Using ggplot we can plot the price as a function of time, as well all the daily log return, and a histogram of the daily log return.
library(ggplot2)
aapl_returns <- stock_returns %>% filter(grepl('AAPL',Index)) %>% select(-Index)
head(aapl_returns)
## Date Price Simple.return Log.return
## 1 2007-01-03 11.01952 NA NA
## 2 2007-01-04 11.264106 0.022195704 0.021952964
## 3 2007-01-05 11.183892 -0.007121204 -0.007146681
## 4 2007-01-08 11.239121 0.004938263 0.004926110
## 5 2007-01-09 12.172756 0.083070108 0.079799701
## 6 2007-01-10 12.755291 0.047855638 0.046745826
plot1 <- ggplot(data = aapl_returns, aes(x = Date, y = as.numeric(Price), group = 1))+geom_line()+ geom_point(color="blue")

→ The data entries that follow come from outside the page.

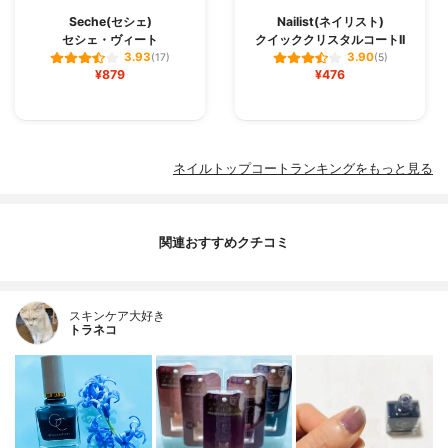
Seche(セシェ)
Nailist(ネイリスト)
セシェ・ヴィート
クイッククリスタルコートII
3.93
3.90
(17)
(5)
¥879
¥476
ネイルトップコートランキングをもっと見る
関連おすすめクチコミ
スキンケア大好き
トラネコ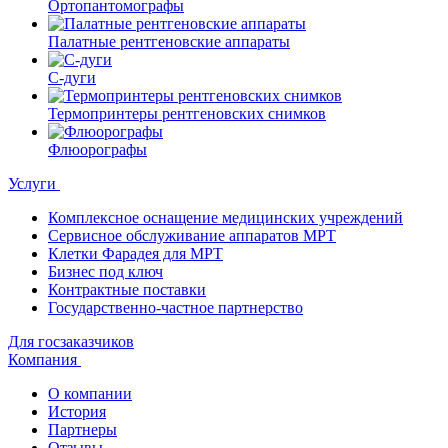
Ортопантомографы
Палатные рентгеновские аппараты
С-дуги
Термопринтеры рентгеновских снимков
Флюорографы
Услуги
Комплексное оснащение медицинских учреждений
Сервисное обслуживание аппаратов МРТ
Клетки Фарадея для МРТ
Бизнес под ключ
Контрактные поставки
Государственно-частное партнерство
Для госзаказчиков
Компания
О компании
История
Партнеры
Отзывы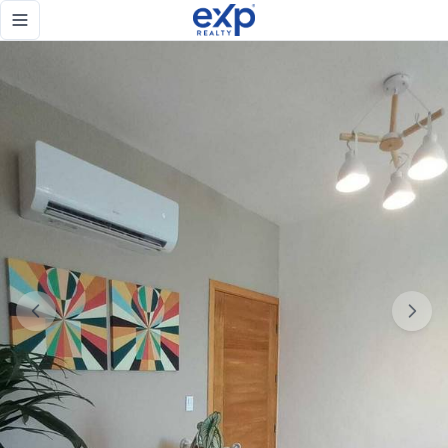
Zona univeristaria, apartamento en alquiler totalmente amu
Toggle navigation menu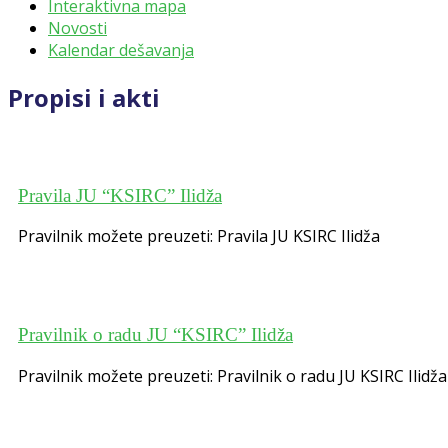
Interaktivna mapa
Novosti
Kalendar dešavanja
Propisi i akti
Pravila JU “KSIRC” Ilidža
Pravilnik možete preuzeti: Pravila JU KSIRC Ilidža
Pravilnik o radu JU “KSIRC” Ilidža
Pravilnik možete preuzeti: Pravilnik o radu JU KSIRC Ilidža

plot1 + ggtitle('Price over time')
plot2 <- ggplot(data = aapl_returns, aes(x = Date, y = Log.return, group = 1)) + geom_line()
plot2 + ggtitle('Log return over time')
plot3 <- ggplot(data = aapl_returns, aes(Log.return)) + geom_histogram(bins = 70)
plot3 + ggtitle('Histogram of the Log return')
We can see that stock of Apple has increased steadily over the course of the dataset, since the beginning of 2007. Also from the histogram of the daily log return we can see that the center of this distribution is almost around zero, which agrees with intuition, that on average if you invested in Apple for one day there would likely not be much return.
meanDist.daily <- mean(na.omit(aapl_returns$Log.return))
meanDist.yearly <- meanDist.daily * 252
meanDist.daily
## [1] 0.0009244331
meanDist.yearly
## [1] 0.2329572
On average over the course of one day you are likely to increase the value of your stock by 0.0924% and over the year it would be 23.2957% since there are 252 trading days in a year.